A partir das ideias do Grupo da Nova Londres, é possível também pensar numa pedagogia voltada para o ensino de língua portuguesa como uma língua estrangeira. Dessa maneira é preciso e importante levar em consideração o grande número de intercambistas bem como a heterogeinidade presente no espaço pedagógico. Como Rojo (2012) aponta, o contexto de multiletramento apresenta princípios “de pluralidade cultural e de diversidade de linguagem” que devem ser levados em conta, quando se trata numa pedagogia efetiva, e serve, também, para o ensino de língua estrangeira a meu ver.

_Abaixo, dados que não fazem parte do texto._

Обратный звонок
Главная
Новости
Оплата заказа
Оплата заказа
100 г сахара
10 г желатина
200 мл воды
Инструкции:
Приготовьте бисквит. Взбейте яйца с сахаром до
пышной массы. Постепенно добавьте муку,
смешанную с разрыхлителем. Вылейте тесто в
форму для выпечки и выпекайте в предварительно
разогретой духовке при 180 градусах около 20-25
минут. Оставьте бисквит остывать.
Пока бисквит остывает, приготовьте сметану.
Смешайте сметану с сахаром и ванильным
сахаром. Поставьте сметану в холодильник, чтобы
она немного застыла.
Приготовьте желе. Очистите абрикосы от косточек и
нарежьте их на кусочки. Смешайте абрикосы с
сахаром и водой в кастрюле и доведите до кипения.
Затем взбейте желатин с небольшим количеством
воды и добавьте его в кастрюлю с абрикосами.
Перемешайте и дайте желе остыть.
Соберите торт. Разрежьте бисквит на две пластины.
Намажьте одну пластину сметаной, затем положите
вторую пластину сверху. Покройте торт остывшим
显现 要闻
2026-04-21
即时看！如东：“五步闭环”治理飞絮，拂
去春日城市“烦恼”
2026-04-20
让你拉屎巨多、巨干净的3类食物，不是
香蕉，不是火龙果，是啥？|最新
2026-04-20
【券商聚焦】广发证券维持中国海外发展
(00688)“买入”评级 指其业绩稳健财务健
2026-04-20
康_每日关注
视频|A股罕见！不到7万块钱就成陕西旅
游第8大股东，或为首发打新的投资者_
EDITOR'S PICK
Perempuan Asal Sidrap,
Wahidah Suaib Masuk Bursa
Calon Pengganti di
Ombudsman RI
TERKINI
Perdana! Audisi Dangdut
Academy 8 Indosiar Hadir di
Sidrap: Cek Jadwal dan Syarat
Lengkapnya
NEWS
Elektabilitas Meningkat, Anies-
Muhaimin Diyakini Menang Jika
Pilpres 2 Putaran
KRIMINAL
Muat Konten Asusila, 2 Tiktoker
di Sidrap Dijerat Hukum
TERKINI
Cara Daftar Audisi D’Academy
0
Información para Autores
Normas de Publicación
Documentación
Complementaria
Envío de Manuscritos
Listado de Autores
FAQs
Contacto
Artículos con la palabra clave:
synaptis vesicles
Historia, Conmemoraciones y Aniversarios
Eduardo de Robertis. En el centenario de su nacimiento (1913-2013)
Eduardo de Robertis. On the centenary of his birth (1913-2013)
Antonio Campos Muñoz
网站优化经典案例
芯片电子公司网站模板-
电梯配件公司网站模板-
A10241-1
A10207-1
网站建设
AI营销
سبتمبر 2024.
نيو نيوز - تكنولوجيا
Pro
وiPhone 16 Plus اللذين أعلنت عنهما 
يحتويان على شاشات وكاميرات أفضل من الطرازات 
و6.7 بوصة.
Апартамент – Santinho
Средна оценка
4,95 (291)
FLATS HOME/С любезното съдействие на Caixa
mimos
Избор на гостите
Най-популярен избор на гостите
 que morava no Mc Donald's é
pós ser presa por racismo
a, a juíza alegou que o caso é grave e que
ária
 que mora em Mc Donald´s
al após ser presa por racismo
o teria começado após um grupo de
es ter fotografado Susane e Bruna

Os movimentos pedagógicos propostos pelo Grupo da Nova Londres cabem bem ao cenário do PLE, porque também se espera de um aluno de língua estrangeira as competências relacionadas ao letramento crítico e à prática transformadora, no que se concerne a produzir e, sobretudo, a compreender, produzir significação, ou seja, se tornar um usuário funcional e letrado. Diante disso, parece que tal pedagogia propõe inserir o usuário num mundo conhecido e compartilhado, o que pode ser uma boa tática quando se fala de ensino de língua estrangeira.

O texto de Rojo (2012) e outros durante a disciplina me despertou a importância da prática situada para o ensino de LE. Acredito que somente pelo contexto o usuário (i) compreenderá o know-how, (ii) sistematizará o tipo de texto ao qual está sendo inserido, (iii) interpretará o próprio contexto, e (iv) saberá entender, produzir e repassar o que lhe é exposto.